Small business wary of government meddling

May 23, 1994|By John E. Woodruff | John E. Woodruff,Sun Staff Writer

Rising interest rates, still-unknowable employee health-care costs, bills in Congress that would ban replacements for striking workers, proposals for tighter safety regulations -- even amid recovery, the view of today's U.S. economy from Main Street can be scary.

Or at least the view from Main Street's man in Washington can be.

"Small businesses in America are more optimistic about the economy right now than they've been in a long time, but it's a guarded optimism because there are so many proposals for government intervention in their operations. So a lot of people are holding back on hires or investments they would like to make," said Jack Faris, president of the National Federation of Independent Business.

"Surveys of our members show optimism we haven't seen in years," but when small-business people come to meetings they bring along feelings that are not measured in the surveys, he said.

"Angry. Scared. They come to meetings mad," because, just as the economy is recovering and giving them hope of greener times, they may face much higher costs from health care reform and new labor laws and regulations, Mr. Faris said.
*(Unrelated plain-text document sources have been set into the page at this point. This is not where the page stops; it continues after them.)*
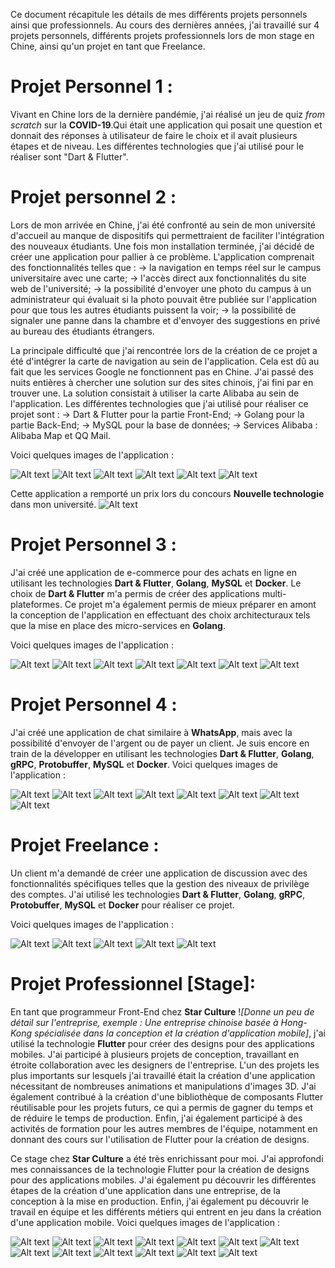 Ce document récapitule les détails de mes différents projets personnels ainsi que professionnels.
Au cours des dernières années, j'ai travaillé sur 4 projets personnels, différents projets professionnels lors de mon stage en Chine, ainsi qu'un projet en tant que Freelance.

# **Projet Personnel 1 :** 
Vivant en Chine lors de la dernière pandémie, j'ai réalisé un jeu de quiz *from scratch* sur la **COVID-19**.Qui était une application qui posait une question et donnait des réponses à utilisateur de faire le choix et il avait plusieurs étapes et de niveau.
Les différentes technologies que j'ai utilisé pour le réaliser sont "Dart & Flutter".


# **Projet personnel 2 :** 
Lors de mon arrivée en Chine, j'ai été confronté au sein de mon université d'accueil au manque de dispositifs qui permettraient de faciliter l'intégration des nouveaux étudiants. Une fois mon installation terminée, j'ai décidé de créer une application pour pallier à ce problème.
L'application comprenait des fonctionnalités telles que :
-> la navigation en temps réel sur le campus universitaire avec une carte;
-> l'accès direct aux fonctionnalités du site web de l'université;
-> la possibilité d'envoyer une photo du campus à un administrateur qui évaluait si la photo pouvait être publiée sur l'application pour que tous les autres étudiants puissent la voir;
-> la possibilité de signaler une panne dans la chambre et d'envoyer des suggestions en privé au bureau des étudiants étrangers.

La principale difficulté que j'ai rencontrée lors de la création de ce projet a été d'intégrer la carte de navigation au sein de l'application. Cela est dû au fait que les services Google ne fonctionnent pas en Chine. J'ai passé des nuits entières à chercher une solution sur des sites chinois, j'ai fini par en trouver une. La solution consistait à utiliser la carte Alibaba au sein de l'application.
Les différentes technologies que j'ai utilisé pour réaliser ce projet sont :
-> Dart & Flutter pour la partie Front-End;
-> Golang pour la partie Back-End;
-> MySQL pour la base de données;
-> Services Alibaba : Alibaba Map et QQ Mail.

Voici quelques images de l'application :

![Alt text](images/p1_1.png?raw=true "Page d'accueil")
![Alt text](images/p1_2.png?raw=true "Maps")
![Alt text](images/p1_3.png?raw=true "Site web")
![Alt text](images/p1_4.png?raw=true "Images ")
![Alt text](images/p1_5.png?raw=true "Profile ")
![Alt text](images/p1_6.png?raw=true "Services")



Cette application a remporté un prix lors du concours **Nouvelle technologie** dans mon université.
![Alt text](images/d.png?raw=true "Award")


# 


# **Projet Personnel 3 :** 
J'ai créé une application de e-commerce pour des achats en ligne en utilisant les technologies **Dart & Flutter**, **Golang**, **MySQL** et **Docker**.
Le choix de **Dart & Flutter** m'a permis de créer des applications multi-plateformes.
Ce projet m'a également permis de mieux préparer en amont la conception de l'application en effectuant des choix architecturaux tels que la mise en place des micro-services en **Golang**.

Voici quelques images de l'application :

![Alt text](images/p2_1.png?raw=true "")
![Alt text](images/p2_2.png?raw=true "")
![Alt text](images/p2_3.png?raw=true "")
![Alt text](images/p2_4.png?raw=true "")
![Alt text](images/p2_5.png?raw=true " ")
![Alt text](images/p2_6.png?raw=true "")
![Alt text](images/p2_7.png?raw=true "")


# 


# **Projet Personnel 4 :**
 J'ai créé une application de chat similaire à **WhatsApp**, mais avec la possibilité d'envoyer de l'argent ou de payer un client. Je suis encore en train de la développer en utilisant les technologies **Dart & Flutter**, **Golang**, **gRPC**, **Protobuffer**, **MySQL** et **Docker**.
Voici quelques images de l'application :

![Alt text](images/p3_1.png?raw=true "")
![Alt text](images/p3_2.png?raw=true "")
![Alt text](images/p3_3.png?raw=true "")
![Alt text](images/p3_4.png?raw=true "")
![Alt text](images/p3_5.png?raw=true " ")
![Alt text](images/p3_6.png?raw=true "")
![Alt text](images/p3_7.png?raw=true "")
![Alt text](images/p3_8.png?raw=true "")



# 

# **Projet Freelance :** 
Un client m'a demandé de créer une application de discussion avec des fonctionnalités spécifiques telles que la gestion des niveaux de privilège des comptes. J'ai utilisé les technologies **Dart & Flutter**, **Golang**, **gRPC**, **Protobuffer**, **MySQL** et **Docker** pour réaliser ce projet.

Voici quelques images de l'application :

![Alt text](images/p4_1.png?raw=true "")
![Alt text](images/p4_2.png?raw=true "")
![Alt text](images/p4_3.png?raw=true "")
![Alt text](images/p4_4.png?raw=true "")
![Alt text](images/p4_5.png?raw=true " ")


# 

# **Projet Professionnel [Stage]:**
 En tant que programmeur Front-End chez **Star Culture** !*[Donne un peu de détail sur l'entreprise, exemple : Une entreprise chinoise basée à Hong-Kong spécialisée dans la conception et la création d'application mobile]*, j'ai utilisé la technologie **Flutter** pour créer des designs pour des applications mobiles. J'ai participé à plusieurs projets de conception, travaillant en étroite collaboration avec les designers de l'entreprise. L'un des projets les plus importants sur lesquels j'ai travaillé était la création d'une application nécessitant de nombreuses animations et manipulations d'images 3D. J'ai également contribué à la création d'une bibliothèque de composants Flutter réutilisable pour les projets futurs, ce qui a permis de gagner du temps et de réduire le temps de production. Enfin, j'ai également participé à des activités de formation pour les autres membres de l'équipe, notamment en donnant des cours sur l'utilisation de Flutter pour la création de designs.

Ce stage chez **Star Culture** a été très enrichissant pour moi. J'ai approfondi mes connaissances de la technologie Flutter pour la création de designs pour des applications mobiles. J'ai également pu découvrir les différentes étapes de la création d'une application dans une entreprise, de la conception à la mise en production. Enfin, j'ai également pu découvrir le travail en équipe et les différents métiers qui entrent en jeu dans la création d'une application mobile.
Voici quelques images de l'application :

![Alt text](images/p5_1.png?raw=true "")
![Alt text](images/p5_2.png?raw=true "")
![Alt text](images/p5_3.png?raw=true "")
![Alt text](images/p5_4.png?raw=true "")
![Alt text](images/p5_5.png?raw=true " ")
![Alt text](images/p5_6.png?raw=true "")
![Alt text](images/p5_7.png?raw=true "")
![Alt text](images/p5_8.png?raw=true "")
![Alt text](images/p5_9.png?raw=true "")
![Alt text](images/p5_10.png?raw=true "")
![Alt text](images/p5_11.png?raw=true "")
![Alt text](images/p5_12.png?raw=true "")
![Alt text](images/p5_13.png?raw=true "")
Mr. Faris' association has 600,000 member businesses with an average of five employees and $275,000 in annual revenues. The owners take home an average of $38,000-$40,000 a year.

He grew up in a Florida small-business family -- his father ran a Pensacola gas station and his mother sold cosmetics. He spent most of his adult life in banking in Nashville, Tenn., and with an international construction company.

His small-business experience consists of 12 years operating a marketing and management consulting firm, mainly serving small and independent businesses.

He gave that up in May 1992 to assume the NFIB presidency, a full-time job that keeps him in Washington lobbying and on the road persuading state-level politicians and courting members most of the year. He was interviewed by The Sun during a recent speaking trip to Baltimore.

The lobbying job has taught him that America's business community is not a single entity.

"Remember that scene at the State of the Union address, when Mrs. Clinton sat with the head of General Motors on one side and the head of the AFL-CIO on the other? Well, when big business, big government and big labor get together, that's bad business for small business," he said.

"For General Motors and the Big Three automakers, the benefits from the Clinton health care plan are in the billions, but for small businesses the same plan means laying off employees you've trained and now won't be able to keep because of the higher costs," he said.

The automakers' gains would be huge because the Clinton plan would relieve them of health payments for retirees who have broad coverage under plans negotiated by their unions, and some estimates are that the book value of GM alone could rise by $28 billion, he said.

NFIB membership surveys show steady increases in the numbers of members who expect improved sales, think this is a good time to expand, plan to add employees and plan capital expenditures, he said.

But this optimism is undercut not only by the Clinton health plan and other threats of government intervention, but also by rising interest rates.

"Small businesses always pay the highest rates, and some of them end up using credit cards to borrow money, but they still are concerned about rising interest rates because of what they might do to the economy. Everyone is nervous now that the Federal Reserve will be too aggressive against inflation and choke off the recovery with higher rates," he said.

It's not only diverging stakes in proposals such as the Clinton health plan that divide small businesses from big businesses, Mr. Faris said.

"A big business runs pretty much by the numbers, by the book. But owning your own business is a much more emotional thing -- you do it for the independence, the freedom, even if part of that is the freedom to have a knot in your stomach every Thursday night, not knowing whether you can cover your payroll on Friday," he said.

"That's why small businesses get much more excited every time the government starts talking about taking away some of that freedom, because these decisions are being made by people who've never signed the front of a payroll check but have only endorsed the backs of their own paychecks from the government or a university," he said.

The antidote is to get active in politics, Mr. Faris tells NFIB members, both in person and through the association's publications.

A Republican with a manner more resembling a preacher than a lobbyist, Mr. Faris was campaign finance director for Tennessee Gov. Lamar Alexander in 1978 and director of the Republican National Finance Committee from 1978 to 1981. He preaches that the way for small-business voices to be heard in Washington is to support congressional candidates who have experience or understanding of the entrepreneur's situation.

"We are telling our people that if they don't see candidates who understand already running, they should find some, and if they ++ can't find some, they should consider getting into it themselves," he said.